Sejak TK hingga SD, ia lebih senang bermain bersamaku daripada bermain dengan teman-temannya. TK kami berbeda, tapi saat ia harus masuk SD, ia hanya ingin masuk ke sekolah yang sama denganku. Aku masih ingat betul, saat aku bilang pada ibu bahwa aku mau main ke rumah salah satu temanku, adikku selalu ingin minta ikut. Alhasil, adikku sering bermain bersamaku dan teman-temanku. Ia hampir selalu ikut kemanapun aku pergi. Aku dan adikku pun bersama-sama ikut kursus berenang. Satu hal yang kuakui, keberanian adikku lebih besar daripada aku. Saat pertama kali aku memasukkan kepalaku ke dalam air, telingaku berdenging dan aku takut memasukkan kepalaku ke dalam air lagi sejak itu. Namun adikku malah berkata, “Gak penging kok kak (berdenging), nih aku aja berani, ditutup aja telinganya kalo takut penging.” Hmm, aku tak mau kalah, maka keberanianku muncul karenanya. Aku termasuk orang tak mau kalah.

Namun begitu aku duduk di kelas 6, dan ia di kelas 4, ia mulai sering bermain bersama teman-temannya. Kami jadi jarang bermain bersama seperti dulu. Saat itu ia asyik bermain bersama teman-temannya, dan aku asyik belajar mempersiapkan ujian akhir sekolah. Hubungan kami pun tak sedekat dulu, kami bahkan sering bertengkar, tiada hari tanpa pertengkaran. Saat aku mulai menikmati status sebagai pelajar SMP, aku mulai disibukkan dengan kegiatan-kegiatan sekolah. Dan saat adikku lulus, ia menyabet predikat Juara Kelas, meski nilai NEM-nya tak sebagus nilaiku.hehe Ibu sangat senang, ayahpun bangga. Maka sekali lagi, ia ingin melanjutkan SMP-nya di sekolah yang (lagi-lagi) sama denganku. Di sekolah aku sangat menyukai kegiatan-kegiatan organisasi dan ekstrakurikuler, tapi adikku beda. Ia lebih menyukai kegiatan olahraga, tak suka berorganisasi. Begitulah kami, kami lahir dari ibu yang sama dan tumbuh bersama, namun kami memiliki sifat dan watak yang lumayan berbeda jauh.
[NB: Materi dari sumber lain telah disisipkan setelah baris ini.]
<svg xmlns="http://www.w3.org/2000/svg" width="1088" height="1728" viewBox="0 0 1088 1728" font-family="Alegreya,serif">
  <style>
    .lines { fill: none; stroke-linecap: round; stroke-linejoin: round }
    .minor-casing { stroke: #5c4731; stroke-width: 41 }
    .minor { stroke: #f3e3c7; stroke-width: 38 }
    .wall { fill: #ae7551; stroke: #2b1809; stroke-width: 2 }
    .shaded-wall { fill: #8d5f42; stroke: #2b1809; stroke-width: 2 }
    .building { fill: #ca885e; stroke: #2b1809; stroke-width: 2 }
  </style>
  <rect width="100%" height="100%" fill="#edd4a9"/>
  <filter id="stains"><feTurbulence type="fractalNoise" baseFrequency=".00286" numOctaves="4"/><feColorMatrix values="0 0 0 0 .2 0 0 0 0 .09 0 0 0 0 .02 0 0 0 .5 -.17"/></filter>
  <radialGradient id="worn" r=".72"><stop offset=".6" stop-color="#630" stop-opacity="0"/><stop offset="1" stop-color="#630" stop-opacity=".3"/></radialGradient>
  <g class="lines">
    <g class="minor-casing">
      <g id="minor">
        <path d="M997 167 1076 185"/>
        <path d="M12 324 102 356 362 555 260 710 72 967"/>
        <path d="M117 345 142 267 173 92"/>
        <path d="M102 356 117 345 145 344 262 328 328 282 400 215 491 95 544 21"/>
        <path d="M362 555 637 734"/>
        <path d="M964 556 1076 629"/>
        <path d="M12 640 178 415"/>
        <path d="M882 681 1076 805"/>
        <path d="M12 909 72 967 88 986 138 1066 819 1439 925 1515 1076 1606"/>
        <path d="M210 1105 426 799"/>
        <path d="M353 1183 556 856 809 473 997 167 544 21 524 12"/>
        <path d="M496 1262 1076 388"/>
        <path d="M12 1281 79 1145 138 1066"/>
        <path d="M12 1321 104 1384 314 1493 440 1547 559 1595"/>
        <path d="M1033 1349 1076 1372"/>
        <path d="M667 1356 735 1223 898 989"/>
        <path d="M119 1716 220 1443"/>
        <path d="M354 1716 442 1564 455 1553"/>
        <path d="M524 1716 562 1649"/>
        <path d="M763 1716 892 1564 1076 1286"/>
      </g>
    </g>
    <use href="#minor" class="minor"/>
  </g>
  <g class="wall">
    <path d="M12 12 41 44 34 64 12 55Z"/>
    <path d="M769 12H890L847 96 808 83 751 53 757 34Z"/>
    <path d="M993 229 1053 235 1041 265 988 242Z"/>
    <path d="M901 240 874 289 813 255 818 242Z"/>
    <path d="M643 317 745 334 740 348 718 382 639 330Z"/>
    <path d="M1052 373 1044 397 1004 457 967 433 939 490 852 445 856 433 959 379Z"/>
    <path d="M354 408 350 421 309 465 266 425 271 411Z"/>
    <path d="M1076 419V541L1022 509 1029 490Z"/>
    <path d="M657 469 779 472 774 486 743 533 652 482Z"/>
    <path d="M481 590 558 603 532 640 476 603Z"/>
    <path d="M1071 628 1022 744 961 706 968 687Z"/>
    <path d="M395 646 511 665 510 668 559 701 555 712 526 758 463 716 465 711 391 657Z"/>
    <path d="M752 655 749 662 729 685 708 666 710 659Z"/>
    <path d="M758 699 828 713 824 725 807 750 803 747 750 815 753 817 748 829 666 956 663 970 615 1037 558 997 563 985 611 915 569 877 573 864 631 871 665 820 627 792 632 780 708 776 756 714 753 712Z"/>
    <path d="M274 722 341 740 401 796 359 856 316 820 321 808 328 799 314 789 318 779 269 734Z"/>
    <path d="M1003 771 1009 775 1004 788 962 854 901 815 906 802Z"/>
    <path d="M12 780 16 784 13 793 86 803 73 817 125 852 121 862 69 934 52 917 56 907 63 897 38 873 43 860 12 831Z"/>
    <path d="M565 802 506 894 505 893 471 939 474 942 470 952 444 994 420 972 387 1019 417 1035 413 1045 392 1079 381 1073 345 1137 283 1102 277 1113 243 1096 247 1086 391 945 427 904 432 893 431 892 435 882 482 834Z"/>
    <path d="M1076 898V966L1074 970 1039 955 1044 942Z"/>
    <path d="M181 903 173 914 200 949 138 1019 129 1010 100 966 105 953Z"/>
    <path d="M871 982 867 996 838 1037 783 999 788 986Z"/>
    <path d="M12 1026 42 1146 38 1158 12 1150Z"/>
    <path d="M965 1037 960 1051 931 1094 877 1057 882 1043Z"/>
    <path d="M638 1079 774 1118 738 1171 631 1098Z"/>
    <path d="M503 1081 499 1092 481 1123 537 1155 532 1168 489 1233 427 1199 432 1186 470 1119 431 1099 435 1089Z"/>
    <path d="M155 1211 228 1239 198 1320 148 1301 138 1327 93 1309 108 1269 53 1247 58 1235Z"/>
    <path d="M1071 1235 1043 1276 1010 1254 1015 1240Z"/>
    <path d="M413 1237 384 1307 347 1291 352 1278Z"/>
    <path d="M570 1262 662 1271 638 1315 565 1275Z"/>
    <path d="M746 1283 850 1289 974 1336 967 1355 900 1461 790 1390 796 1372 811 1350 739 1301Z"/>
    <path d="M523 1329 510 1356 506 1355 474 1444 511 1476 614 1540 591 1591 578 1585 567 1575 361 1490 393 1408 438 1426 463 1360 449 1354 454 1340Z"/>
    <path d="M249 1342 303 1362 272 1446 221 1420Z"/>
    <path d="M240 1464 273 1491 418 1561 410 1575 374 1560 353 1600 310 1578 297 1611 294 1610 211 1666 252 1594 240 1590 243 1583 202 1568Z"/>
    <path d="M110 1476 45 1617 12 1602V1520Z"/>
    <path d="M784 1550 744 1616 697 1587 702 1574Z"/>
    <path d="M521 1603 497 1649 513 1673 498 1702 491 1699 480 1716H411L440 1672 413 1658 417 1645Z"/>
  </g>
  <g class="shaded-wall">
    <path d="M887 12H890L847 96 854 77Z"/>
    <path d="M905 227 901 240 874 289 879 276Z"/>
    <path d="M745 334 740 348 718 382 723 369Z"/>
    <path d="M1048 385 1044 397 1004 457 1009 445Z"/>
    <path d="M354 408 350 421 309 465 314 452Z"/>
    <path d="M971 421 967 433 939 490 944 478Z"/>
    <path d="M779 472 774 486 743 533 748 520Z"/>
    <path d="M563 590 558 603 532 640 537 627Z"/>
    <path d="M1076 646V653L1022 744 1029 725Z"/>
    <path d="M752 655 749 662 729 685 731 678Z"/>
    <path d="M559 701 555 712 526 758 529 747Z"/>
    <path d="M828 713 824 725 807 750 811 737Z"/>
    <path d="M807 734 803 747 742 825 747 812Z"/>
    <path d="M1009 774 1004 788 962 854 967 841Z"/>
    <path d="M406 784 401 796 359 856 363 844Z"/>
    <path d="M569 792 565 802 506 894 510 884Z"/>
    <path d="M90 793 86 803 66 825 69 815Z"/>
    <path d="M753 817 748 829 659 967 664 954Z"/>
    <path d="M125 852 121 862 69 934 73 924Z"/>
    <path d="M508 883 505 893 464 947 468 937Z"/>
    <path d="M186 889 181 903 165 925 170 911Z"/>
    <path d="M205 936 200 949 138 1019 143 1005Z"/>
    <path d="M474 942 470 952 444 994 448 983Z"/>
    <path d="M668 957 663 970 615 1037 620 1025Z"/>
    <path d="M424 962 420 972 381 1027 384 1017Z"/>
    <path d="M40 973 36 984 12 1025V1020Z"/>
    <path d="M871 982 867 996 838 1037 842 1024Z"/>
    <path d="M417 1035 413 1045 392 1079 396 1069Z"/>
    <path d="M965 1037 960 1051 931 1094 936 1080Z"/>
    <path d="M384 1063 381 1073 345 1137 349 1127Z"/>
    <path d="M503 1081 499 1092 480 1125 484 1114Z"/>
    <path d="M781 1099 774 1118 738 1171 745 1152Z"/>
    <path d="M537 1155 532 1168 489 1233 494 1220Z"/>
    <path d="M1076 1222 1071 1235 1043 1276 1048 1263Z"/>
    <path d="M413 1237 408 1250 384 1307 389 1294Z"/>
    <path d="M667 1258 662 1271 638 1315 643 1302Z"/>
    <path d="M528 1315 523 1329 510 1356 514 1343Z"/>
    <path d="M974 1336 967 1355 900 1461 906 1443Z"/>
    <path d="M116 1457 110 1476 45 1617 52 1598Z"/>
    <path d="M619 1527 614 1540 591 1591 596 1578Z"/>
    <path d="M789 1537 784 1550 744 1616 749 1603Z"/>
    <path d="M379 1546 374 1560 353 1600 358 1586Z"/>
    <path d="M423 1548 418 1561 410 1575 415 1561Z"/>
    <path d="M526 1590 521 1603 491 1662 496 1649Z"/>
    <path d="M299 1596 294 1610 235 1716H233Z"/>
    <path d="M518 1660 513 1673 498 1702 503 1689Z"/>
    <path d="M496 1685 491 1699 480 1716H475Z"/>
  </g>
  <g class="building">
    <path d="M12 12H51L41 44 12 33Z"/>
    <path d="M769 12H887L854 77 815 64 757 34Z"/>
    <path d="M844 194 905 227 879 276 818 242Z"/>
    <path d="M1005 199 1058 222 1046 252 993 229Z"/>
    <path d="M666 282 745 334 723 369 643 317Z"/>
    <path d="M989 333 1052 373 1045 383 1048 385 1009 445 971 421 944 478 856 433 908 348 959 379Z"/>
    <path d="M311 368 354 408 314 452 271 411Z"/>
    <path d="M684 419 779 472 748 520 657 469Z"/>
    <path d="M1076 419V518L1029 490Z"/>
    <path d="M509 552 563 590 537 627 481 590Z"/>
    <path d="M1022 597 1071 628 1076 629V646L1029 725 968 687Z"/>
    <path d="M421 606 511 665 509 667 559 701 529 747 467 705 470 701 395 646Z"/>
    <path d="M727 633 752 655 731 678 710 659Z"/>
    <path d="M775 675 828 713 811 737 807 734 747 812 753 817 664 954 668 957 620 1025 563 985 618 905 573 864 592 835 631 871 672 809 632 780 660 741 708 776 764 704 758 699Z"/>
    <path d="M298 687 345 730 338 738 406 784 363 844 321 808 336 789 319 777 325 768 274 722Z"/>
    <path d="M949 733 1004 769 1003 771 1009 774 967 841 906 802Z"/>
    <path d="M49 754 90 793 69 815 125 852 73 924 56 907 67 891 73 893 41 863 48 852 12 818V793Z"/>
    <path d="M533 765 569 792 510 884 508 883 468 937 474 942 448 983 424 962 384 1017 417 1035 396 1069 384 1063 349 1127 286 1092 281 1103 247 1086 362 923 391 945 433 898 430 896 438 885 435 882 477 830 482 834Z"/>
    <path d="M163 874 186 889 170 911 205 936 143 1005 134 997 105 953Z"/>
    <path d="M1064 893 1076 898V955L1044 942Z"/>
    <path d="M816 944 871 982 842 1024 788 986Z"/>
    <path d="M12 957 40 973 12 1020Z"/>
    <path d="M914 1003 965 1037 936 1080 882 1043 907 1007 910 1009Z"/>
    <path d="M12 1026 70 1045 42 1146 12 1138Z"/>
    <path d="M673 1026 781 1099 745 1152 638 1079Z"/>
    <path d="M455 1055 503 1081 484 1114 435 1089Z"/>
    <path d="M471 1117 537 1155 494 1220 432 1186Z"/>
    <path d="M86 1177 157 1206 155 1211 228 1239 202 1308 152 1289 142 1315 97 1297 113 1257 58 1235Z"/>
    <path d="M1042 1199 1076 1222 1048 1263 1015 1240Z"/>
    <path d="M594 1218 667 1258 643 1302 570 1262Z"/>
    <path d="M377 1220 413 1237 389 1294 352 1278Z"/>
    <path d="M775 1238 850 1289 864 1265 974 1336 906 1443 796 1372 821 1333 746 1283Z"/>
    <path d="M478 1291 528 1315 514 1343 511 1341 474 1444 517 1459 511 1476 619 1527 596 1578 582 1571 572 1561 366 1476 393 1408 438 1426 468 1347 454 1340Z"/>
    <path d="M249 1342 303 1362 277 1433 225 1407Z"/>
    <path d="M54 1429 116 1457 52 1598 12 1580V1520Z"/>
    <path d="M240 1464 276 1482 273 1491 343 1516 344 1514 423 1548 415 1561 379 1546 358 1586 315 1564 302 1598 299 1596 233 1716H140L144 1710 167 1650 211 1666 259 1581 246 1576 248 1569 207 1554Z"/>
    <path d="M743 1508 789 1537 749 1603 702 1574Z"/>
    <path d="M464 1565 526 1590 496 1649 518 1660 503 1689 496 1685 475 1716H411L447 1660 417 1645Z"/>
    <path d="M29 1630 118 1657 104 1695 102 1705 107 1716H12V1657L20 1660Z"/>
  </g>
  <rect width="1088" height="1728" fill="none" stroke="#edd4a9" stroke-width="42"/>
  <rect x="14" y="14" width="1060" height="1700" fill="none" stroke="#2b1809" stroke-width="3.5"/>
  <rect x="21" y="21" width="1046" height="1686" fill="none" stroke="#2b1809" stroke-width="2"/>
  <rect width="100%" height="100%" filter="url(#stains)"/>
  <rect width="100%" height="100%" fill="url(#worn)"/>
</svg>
Dan saat ia naik kelas 3, ia pindah sekolah ke Semarang, mengikuti ayah yang pindah bekerja di sana. Aku memutuskan untuk melanjutkan SMA-ku di kota asalku bersama ibu. Namun 1 tahun kemudian, ibu menyusul ke Semarang, membawa semua barang-barang kami, dan akhirnya aku pun memutuskan untuk ngekos di samping sekolah. Baru pertama kalinya aku berpisah dengan keluargaku, tanpa ibu yang selalu menemani dan menyediakan makanan kecil sebagai teman belajarku. Aku terombang-ambing, ternyata aku belum siap betul untuk hidup mandiri, prestasiku jeblok, nilai kelulusanku jauh dari yang kubayangkan. Sedang adikku berhasil diterima di SMP negeri terbaik di Semarang, dan ia lulus SMP dengan nilai yang memuaskan, mengantarkannya ke salah satu SMA negeri terfavorit di Semarang. Namun, ia pun ternyata tak siap dengan kehidupan kota besar. Kehidupan hedon ibu kota jawa tengah, dengan teman-teman yang memiliki kehidupan mewah dan melimpah. Didikan ibu dan ayah yang selalu mengajarkan hidup sederhana, membuat adikku merasa minder. Ia berubah menjadi anak yang agak pendiam. Masa remajanya tak seperti aku. Aku yang mimiliki banyak teman, aku yang menikmati indahnya masa-masa remaja, nongkrong di kafe, nonton film di bioskop, dan merasakan indahnya cinta anak remaja yang masih labil. Ia tak merasakan sebagian besarnya, ia sering mengeluh bahwa ia ingin kembali ke kota asal bersama teman-teman lamanya. Tapi semua itu mulai berubah sdikit demi sedikit, saat aku melanjutkan kuliah di Semarang, kembali satu rumah dengan ibu dan ayah.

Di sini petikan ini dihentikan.